Write out, unchanged, every line of text from the start of the items through the line containing "Richard C. Lambert", including that line.
☆ ☆ ☆ ☆
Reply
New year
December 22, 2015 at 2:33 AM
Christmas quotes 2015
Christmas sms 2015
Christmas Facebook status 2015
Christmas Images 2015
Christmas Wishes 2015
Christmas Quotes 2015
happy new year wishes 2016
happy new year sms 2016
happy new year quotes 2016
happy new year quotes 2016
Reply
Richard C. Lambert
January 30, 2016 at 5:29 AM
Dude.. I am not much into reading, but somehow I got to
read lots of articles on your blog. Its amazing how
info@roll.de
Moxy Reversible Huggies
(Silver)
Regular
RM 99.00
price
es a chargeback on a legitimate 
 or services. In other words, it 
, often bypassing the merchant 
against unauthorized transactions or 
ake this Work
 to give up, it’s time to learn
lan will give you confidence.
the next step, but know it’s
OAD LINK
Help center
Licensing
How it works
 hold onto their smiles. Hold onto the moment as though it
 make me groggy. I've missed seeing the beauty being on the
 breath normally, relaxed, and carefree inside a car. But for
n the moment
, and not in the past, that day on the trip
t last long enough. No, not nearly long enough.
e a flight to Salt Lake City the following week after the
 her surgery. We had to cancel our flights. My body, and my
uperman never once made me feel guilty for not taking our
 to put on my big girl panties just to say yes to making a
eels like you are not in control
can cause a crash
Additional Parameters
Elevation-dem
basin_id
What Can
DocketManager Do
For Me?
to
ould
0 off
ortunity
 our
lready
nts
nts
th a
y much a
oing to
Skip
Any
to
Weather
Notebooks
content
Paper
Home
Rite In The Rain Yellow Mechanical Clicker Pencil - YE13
☆ ☆ ☆ ☆
Finished task:
Reply
New year
December 22, 2015 at 2:33 AM
Christmas quotes 2015
Christmas sms 2015
Christmas Facebook status 2015
Christmas Images 2015
Christmas Wishes 2015
Christmas Quotes 2015
happy new year wishes 2016
happy new year sms 2016
happy new year quotes 2016
happy new year quotes 2016
Reply
Richard C. Lambert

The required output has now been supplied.